Page MenuHomePhabricator

Degraded RAID on db1171
Closed, ResolvedPublic

Description

TASK AUTO-GENERATED by Nagios/Icinga RAID event handler

A degraded RAID (megacli) was detected on host db1171. An automatic snapshot of the current RAID status is attached below.

Please sync with the service owner to find the appropriate time window before actually replacing any failed hardware.

CRITICAL: 1 failed LD(s) (Degraded)

$ sudo /usr/local/lib/nagios/plugins/get-raid-status-megacli
=== RaidStatus (does not include components in optimal state)
name: Adapter #0

	Virtual Drive: 0 (Target Id: 0)
	RAID Level: Primary-1, Secondary-0, RAID Level Qualifier-0
	State: =====> Degraded <=====
	Number Of Drives: 10
	Number of Spans: 1
	Current Cache Policy: WriteBack, ReadAhead, Direct, No Write Cache if Bad BBU

=== RaidStatus completed

Event Timeline

@jcrespo this is a backup source.

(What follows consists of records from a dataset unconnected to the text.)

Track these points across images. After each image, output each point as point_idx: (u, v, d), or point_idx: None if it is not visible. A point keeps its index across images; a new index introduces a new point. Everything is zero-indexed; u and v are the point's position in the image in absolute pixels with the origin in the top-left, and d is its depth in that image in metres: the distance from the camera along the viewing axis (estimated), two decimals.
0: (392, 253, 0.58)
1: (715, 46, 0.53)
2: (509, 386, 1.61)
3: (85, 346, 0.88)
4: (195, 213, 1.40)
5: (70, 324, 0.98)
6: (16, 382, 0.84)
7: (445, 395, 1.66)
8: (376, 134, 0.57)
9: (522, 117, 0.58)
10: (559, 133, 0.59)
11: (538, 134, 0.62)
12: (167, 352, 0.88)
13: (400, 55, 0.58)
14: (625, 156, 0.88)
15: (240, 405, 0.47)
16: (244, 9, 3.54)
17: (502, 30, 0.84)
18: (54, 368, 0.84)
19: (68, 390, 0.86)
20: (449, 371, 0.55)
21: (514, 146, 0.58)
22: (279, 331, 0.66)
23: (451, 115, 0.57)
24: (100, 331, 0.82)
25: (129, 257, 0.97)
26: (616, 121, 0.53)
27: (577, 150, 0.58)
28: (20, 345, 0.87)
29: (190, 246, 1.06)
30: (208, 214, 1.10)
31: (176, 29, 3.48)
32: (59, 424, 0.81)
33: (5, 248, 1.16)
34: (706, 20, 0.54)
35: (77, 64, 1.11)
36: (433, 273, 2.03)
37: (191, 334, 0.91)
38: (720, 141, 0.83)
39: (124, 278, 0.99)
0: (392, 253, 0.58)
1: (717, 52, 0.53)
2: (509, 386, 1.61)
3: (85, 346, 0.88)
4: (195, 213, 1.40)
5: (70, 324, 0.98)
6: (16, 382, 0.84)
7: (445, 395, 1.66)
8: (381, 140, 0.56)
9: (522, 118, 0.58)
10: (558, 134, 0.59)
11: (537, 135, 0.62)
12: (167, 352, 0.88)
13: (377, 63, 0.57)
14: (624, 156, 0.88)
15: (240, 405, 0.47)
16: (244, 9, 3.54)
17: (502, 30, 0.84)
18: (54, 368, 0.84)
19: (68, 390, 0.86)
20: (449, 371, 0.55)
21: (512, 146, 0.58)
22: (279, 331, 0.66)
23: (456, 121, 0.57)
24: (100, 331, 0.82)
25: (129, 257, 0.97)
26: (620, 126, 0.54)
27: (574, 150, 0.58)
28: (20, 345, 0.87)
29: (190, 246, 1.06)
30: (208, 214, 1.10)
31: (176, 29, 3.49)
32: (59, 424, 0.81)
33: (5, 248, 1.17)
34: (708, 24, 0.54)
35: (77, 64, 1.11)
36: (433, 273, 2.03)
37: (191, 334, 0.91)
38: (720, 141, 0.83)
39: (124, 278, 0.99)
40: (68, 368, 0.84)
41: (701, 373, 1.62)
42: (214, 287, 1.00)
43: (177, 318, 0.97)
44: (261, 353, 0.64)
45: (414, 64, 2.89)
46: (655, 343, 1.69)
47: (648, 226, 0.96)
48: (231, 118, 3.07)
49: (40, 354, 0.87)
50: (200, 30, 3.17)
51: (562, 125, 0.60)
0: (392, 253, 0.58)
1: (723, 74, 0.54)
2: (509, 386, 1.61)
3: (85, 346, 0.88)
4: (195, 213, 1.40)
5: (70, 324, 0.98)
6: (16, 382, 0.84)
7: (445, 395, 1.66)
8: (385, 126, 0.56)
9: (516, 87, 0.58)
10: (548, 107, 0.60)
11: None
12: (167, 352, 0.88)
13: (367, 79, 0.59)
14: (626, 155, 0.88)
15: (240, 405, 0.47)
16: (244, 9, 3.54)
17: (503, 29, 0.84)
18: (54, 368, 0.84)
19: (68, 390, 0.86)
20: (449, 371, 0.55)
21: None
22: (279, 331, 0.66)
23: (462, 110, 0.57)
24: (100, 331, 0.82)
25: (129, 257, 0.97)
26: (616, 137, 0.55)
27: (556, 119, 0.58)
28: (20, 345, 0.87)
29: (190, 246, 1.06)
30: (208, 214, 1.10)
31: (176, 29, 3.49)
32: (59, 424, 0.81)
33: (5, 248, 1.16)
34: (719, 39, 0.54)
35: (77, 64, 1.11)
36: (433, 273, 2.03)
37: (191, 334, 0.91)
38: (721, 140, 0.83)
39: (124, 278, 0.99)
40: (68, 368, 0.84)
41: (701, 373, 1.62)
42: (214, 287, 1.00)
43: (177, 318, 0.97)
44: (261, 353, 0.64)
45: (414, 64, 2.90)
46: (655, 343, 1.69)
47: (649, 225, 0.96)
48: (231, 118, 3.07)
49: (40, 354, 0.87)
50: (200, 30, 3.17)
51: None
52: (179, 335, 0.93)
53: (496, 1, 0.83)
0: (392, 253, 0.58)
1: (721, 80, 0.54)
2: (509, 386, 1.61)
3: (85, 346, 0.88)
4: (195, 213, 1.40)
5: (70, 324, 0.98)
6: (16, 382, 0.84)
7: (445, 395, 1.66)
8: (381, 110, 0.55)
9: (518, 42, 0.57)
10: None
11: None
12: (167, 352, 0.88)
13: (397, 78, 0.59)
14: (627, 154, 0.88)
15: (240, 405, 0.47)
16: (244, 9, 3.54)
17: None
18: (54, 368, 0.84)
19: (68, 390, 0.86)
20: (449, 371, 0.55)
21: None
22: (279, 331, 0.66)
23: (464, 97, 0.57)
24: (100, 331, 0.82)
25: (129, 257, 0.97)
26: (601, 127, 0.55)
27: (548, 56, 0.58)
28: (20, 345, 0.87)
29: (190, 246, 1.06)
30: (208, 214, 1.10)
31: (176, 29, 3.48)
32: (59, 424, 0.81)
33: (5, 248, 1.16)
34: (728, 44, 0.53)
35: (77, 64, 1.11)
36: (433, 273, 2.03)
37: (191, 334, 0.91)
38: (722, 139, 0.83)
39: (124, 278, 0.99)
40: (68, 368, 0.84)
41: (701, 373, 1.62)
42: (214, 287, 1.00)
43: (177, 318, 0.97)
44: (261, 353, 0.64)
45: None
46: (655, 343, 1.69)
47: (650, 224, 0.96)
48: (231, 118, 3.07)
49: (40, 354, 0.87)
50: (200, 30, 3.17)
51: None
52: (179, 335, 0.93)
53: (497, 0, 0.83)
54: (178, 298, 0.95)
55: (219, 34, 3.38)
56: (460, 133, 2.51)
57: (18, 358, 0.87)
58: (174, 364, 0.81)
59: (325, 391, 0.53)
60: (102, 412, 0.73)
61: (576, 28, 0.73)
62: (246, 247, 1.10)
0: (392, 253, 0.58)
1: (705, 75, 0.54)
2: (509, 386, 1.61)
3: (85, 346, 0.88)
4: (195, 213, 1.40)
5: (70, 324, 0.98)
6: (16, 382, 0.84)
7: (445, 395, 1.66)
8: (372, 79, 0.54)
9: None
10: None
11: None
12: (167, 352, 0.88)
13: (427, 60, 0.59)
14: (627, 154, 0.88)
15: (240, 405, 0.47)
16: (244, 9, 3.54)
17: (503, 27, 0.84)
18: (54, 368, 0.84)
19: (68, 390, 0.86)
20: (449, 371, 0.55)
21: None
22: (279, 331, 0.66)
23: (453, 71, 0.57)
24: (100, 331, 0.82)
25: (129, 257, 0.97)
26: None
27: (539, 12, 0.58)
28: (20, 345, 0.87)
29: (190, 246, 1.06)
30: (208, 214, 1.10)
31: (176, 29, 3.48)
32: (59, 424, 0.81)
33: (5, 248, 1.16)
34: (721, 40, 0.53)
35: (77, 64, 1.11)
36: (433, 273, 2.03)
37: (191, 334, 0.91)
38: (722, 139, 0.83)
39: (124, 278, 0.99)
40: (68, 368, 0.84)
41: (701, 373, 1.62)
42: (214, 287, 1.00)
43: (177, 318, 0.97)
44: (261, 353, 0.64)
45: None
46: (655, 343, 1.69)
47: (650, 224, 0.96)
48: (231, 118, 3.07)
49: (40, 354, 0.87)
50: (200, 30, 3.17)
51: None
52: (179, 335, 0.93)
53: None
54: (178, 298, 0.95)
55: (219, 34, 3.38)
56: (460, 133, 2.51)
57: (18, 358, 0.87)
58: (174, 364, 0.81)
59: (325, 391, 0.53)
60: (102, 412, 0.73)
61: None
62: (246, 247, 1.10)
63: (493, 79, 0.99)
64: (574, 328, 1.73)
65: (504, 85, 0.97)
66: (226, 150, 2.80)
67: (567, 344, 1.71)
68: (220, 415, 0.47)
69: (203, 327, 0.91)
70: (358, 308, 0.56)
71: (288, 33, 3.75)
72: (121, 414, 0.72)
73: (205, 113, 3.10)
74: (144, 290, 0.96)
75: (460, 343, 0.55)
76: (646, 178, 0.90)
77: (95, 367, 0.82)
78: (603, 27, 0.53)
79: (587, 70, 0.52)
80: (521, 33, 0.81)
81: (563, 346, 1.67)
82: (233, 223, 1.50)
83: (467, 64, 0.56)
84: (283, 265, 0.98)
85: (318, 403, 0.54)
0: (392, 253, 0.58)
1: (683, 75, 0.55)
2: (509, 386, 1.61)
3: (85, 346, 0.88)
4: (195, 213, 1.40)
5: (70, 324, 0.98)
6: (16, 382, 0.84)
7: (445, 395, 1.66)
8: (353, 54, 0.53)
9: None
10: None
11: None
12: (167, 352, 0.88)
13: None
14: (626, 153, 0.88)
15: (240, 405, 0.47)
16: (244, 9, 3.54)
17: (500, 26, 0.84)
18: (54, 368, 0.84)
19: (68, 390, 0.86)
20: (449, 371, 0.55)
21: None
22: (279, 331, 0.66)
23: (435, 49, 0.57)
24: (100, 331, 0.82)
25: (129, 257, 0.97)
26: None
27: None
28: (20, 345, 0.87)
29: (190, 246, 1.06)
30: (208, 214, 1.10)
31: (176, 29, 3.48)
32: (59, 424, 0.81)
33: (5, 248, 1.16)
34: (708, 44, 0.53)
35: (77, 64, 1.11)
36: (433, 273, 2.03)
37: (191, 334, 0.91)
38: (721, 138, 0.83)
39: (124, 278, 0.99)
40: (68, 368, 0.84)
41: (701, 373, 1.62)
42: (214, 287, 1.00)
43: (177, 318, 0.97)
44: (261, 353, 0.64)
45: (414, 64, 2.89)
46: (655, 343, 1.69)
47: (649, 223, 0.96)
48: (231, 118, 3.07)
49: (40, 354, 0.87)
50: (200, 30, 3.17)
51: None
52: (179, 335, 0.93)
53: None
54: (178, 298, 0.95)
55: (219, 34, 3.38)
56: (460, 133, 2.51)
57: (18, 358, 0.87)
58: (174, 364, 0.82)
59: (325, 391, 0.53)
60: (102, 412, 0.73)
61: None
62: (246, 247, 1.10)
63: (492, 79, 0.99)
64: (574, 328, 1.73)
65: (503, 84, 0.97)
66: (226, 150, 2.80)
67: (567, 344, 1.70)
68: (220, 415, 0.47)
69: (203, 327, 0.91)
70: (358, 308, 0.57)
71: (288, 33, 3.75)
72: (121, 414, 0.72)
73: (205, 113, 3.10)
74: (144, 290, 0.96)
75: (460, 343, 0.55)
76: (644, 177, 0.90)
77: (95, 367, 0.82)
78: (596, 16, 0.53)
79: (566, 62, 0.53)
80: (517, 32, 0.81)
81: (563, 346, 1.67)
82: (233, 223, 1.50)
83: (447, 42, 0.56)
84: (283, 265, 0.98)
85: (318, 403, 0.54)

I would assume you want the disk replaced with a spare, but just tagging you to confirm.

Yes, please, dc ops, file a servicing request or help us with a spare here.

@jcrespo can this be swapped at anytime or do we need to schedule?

Go ahead if it doesn't require shutdown. If it requires or it is preferred, just let me know and I will perform it myself right now, will tell you when stopped. Otherwise it can be done at any time.

@jcrespo This server is out of warranty. I replaced the disk with one from a decommissioned server; the drive was erased prior to installation. No new errors are currently listed, aside from previous ones on the controller from 11/8. The RAID appears healthy, but iDRAC still shows a warning. There are no failed drives, and the rebuild is currently in progress. I will check it again later. Additionally, I updated the iDRAC firmware from version 4.40.00.00 to 7.00.00.182.

I will keep an eye on it until it gets rebuilt, thanks for the quick help. I will also have a look at the warnings.

I saw the warnings, but I see no problem on the logs, other than it detecting your disk change and firmware update. Once the disk rebuild finishes I will do a server restart to see if that clears the warnings.

Idrac is showing SYSTEM IS HEALTHY after rebuilding.

Icinga downtime and Alertmanager silence (ID=efc351b5-c9f2-4bac-808a-7ec10adef598) set by jynus@cumin1003 for 2:00:00 on 1 host(s) and their services with reason: Restart

db1171.eqiad.wmnet